RiverTown News
2008January

ADHD Accommodations – Some Useful Sites

I was asked to suggest some sites that I think have decent suggestions for classroom adaptations for Attention-Deficit / Hyperactivity Disorder. I thought it might be helpful to other readers if I posted them here. With all these it’s important to select ideas that are appropriate for your child’s age, developmental level, and characteristics. Remember, you’re the world expert on your kid! If you want to offer suggestions to teachers, it would be helpful to cut and paste accommodations that seem on target, then offer a one-page collection to teachers for their consideration.

Before you check these out, you may want to scroll down through recent posts in the RiverTown News, several of which touch on ADHD or executive function.

The ADHD Information Library is a new Google discovery for me, but their Classroom Tips for Teachers of ADD ADHD Students looks well thought out, with abundant detail and rationale for the suggestions.

Common Sense ADHD School Accommodations by Martin L. Kutscher, MD offers lots of ideas, with useful general principles at the top of this brief excerpt from his ebook. (I haven’t looked at the book.)
====================
◆ WHAT TO WORK ON
1) In the ADHD accommodations post, who is named as the author of Common Sense ADHD School Accommodations?
2) Rewrite the paragraph of the ADHD accommodations post that begins "I was asked to suggest some sites" as a brief bulleted list that keeps its main facts.
3) Indicate whether each statement agrees with the ADHD accommodations post. Answer yes or no, and quote the words from the post that decide it.
(a) The writer has read Martin L. Kutscher's ebook.
(b) The writer found the ADHD Information Library only recently, through Google.
(c) The post suggests giving teachers a one-page collection of accommodations.
The data that follow are separate material and are unrelated to the ADHD accommodations post.

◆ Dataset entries
====================
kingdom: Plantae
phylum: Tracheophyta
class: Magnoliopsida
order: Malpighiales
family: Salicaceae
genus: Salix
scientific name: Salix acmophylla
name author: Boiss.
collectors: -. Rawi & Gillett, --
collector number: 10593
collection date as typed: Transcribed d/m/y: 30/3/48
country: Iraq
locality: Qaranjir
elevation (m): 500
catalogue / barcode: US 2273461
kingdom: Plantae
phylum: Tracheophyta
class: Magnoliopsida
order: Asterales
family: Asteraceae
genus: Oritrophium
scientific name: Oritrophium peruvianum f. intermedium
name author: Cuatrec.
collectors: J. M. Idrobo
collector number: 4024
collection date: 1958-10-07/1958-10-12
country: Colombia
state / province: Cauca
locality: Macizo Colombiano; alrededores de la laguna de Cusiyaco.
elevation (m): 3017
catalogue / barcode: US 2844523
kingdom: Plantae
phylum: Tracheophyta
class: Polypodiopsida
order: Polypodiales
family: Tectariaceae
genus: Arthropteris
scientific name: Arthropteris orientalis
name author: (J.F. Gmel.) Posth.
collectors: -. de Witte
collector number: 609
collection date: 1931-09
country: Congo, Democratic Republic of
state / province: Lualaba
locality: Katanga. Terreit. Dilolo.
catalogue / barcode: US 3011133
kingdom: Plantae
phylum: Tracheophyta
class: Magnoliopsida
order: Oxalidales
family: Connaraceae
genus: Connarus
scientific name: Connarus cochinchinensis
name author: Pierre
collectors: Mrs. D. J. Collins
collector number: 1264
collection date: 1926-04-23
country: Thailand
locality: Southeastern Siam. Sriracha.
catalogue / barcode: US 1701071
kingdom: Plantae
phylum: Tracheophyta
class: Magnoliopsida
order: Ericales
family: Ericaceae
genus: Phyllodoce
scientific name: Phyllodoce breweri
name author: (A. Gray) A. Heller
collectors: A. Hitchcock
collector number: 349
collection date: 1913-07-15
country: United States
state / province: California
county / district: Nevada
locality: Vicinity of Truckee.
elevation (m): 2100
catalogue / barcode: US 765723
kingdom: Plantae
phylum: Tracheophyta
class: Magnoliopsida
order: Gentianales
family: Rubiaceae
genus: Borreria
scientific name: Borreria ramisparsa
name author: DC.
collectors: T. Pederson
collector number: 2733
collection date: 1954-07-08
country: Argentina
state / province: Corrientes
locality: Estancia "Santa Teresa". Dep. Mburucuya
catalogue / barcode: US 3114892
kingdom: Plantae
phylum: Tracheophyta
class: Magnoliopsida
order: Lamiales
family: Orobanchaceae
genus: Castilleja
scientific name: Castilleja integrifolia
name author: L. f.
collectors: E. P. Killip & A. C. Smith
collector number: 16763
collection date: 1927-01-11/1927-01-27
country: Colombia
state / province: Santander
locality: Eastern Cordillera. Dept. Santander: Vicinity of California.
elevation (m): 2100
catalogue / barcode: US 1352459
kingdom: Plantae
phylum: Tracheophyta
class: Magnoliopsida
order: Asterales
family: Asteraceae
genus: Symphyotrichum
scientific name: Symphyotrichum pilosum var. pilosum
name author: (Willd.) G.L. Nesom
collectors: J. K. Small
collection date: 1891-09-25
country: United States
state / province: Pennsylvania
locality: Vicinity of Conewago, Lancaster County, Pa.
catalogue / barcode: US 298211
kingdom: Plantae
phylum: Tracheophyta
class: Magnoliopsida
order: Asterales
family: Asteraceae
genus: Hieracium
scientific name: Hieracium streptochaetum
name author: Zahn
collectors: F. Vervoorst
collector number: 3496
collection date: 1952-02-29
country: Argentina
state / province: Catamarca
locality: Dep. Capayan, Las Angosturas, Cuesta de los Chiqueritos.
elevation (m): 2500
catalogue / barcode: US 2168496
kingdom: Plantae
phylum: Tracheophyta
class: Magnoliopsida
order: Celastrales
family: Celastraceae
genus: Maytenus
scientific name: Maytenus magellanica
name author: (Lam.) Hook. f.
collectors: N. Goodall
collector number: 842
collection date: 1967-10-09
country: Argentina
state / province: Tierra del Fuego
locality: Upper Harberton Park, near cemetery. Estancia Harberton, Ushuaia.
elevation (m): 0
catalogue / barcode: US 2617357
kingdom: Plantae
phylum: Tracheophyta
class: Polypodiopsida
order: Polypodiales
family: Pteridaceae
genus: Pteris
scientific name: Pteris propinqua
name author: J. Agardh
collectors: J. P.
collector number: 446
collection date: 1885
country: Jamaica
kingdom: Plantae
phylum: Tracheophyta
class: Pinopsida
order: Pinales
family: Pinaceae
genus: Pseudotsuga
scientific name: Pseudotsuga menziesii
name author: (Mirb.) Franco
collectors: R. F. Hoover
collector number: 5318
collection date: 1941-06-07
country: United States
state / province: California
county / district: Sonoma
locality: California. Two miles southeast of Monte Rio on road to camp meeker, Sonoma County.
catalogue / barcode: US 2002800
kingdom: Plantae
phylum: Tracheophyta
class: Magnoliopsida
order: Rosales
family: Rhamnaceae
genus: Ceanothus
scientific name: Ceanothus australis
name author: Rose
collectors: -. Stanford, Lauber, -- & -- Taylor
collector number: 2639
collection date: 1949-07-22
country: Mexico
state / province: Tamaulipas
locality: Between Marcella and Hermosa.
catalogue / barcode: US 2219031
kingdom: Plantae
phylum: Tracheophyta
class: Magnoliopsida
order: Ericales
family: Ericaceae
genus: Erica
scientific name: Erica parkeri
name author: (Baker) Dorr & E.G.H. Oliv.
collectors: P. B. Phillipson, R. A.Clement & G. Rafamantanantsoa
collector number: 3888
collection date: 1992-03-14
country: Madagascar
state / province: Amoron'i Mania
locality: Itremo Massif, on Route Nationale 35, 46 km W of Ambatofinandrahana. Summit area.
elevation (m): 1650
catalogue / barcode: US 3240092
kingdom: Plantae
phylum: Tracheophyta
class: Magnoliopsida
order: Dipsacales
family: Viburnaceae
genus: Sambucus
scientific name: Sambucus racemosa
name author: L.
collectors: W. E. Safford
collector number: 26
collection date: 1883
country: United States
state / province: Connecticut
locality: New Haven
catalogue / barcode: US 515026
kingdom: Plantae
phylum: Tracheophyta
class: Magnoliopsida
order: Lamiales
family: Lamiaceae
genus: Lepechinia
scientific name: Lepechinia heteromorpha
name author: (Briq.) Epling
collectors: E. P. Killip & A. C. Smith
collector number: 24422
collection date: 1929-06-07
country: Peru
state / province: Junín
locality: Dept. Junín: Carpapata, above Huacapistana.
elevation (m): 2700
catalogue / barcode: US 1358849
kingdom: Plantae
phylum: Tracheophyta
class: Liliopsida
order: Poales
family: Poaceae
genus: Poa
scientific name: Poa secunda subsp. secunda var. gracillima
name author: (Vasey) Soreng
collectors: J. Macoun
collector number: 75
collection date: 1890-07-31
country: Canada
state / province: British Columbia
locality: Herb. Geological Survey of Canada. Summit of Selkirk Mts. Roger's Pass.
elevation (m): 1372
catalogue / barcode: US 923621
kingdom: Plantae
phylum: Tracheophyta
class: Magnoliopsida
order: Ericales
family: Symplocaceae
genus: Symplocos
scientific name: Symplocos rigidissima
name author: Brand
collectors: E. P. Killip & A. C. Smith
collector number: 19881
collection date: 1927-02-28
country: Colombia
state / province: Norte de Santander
====================
◆ LIST OF ANSWERS
1) Martin L. Kutscher, MD.

2)
- The writer was asked to suggest sites with sound ideas for classroom adaptations for Attention-Deficit / Hyperactivity Disorder and is posting them for other readers.
- Ideas should be chosen to suit the child's age, developmental level, and characteristics.
- The parent is the world expert on the child.
- To offer suggestions to teachers, copy the accommodations that seem on target and give teachers a one-page collection for their consideration.

3)
(a) No: "(I haven’t looked at the book.)"
(b) Yes: "The ADHD Information Library is a new Google discovery for me"
(c) Yes: "then offer a one-page collection to teachers for their consideration."